• Stored items:
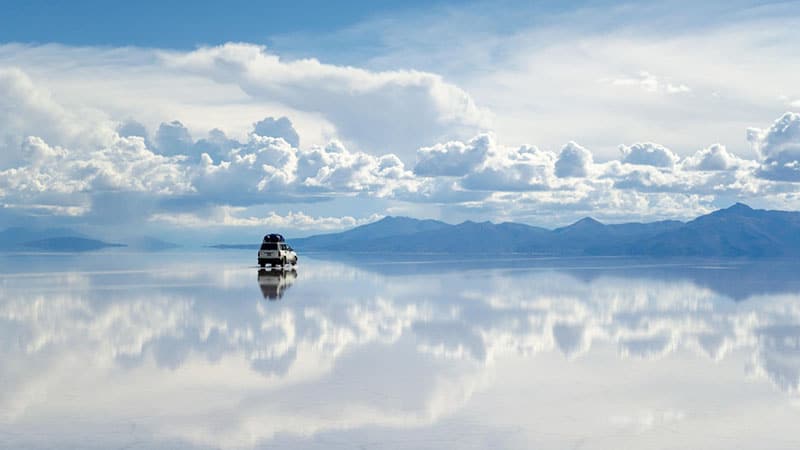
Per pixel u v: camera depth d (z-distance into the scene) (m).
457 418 13.69
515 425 13.20
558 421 13.51
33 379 16.91
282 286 49.69
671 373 18.27
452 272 76.31
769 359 20.38
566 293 44.69
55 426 12.86
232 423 13.20
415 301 38.00
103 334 24.50
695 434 12.72
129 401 14.80
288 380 17.05
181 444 11.88
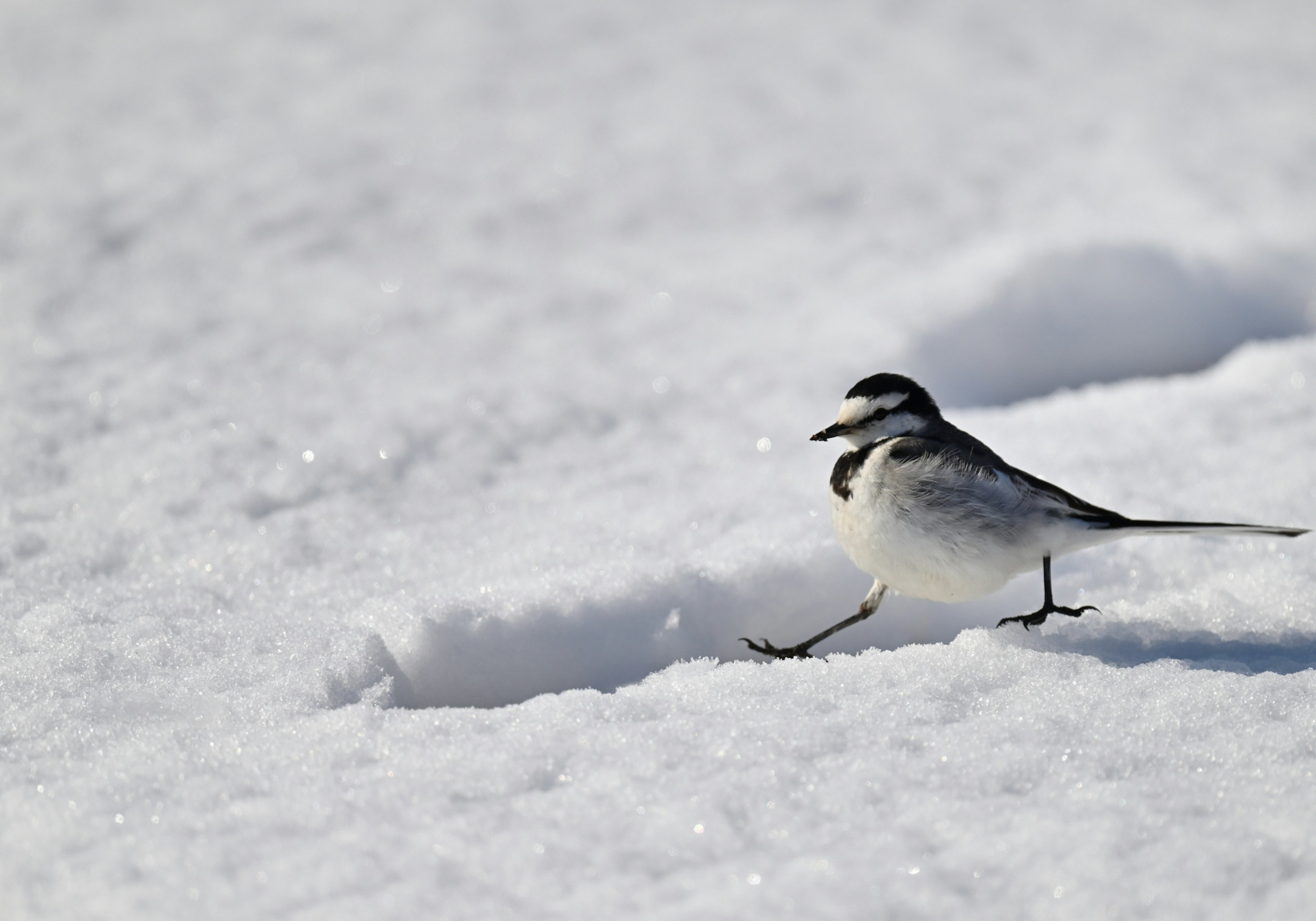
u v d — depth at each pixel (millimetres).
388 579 8781
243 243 15547
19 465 10352
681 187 17344
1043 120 19328
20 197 16188
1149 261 14688
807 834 5004
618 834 5023
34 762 5828
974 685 6555
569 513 9930
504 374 12727
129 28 21984
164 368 12484
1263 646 7270
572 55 21562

• What is being asked: Retype, exactly as written, each line from the one that has "u v d — depth at each pixel (millimetres)." to the bottom of the entries above, and include both of those lines.

• Answer to this problem:
u v d — depth at each pixel (millimetres).
388 579 8781
243 243 15547
19 465 10352
681 187 17344
1043 120 19328
20 197 16188
1149 261 14688
807 834 5004
618 834 5023
34 762 5828
974 685 6555
569 513 9930
504 374 12727
129 28 21984
164 368 12484
1263 646 7270
572 55 21562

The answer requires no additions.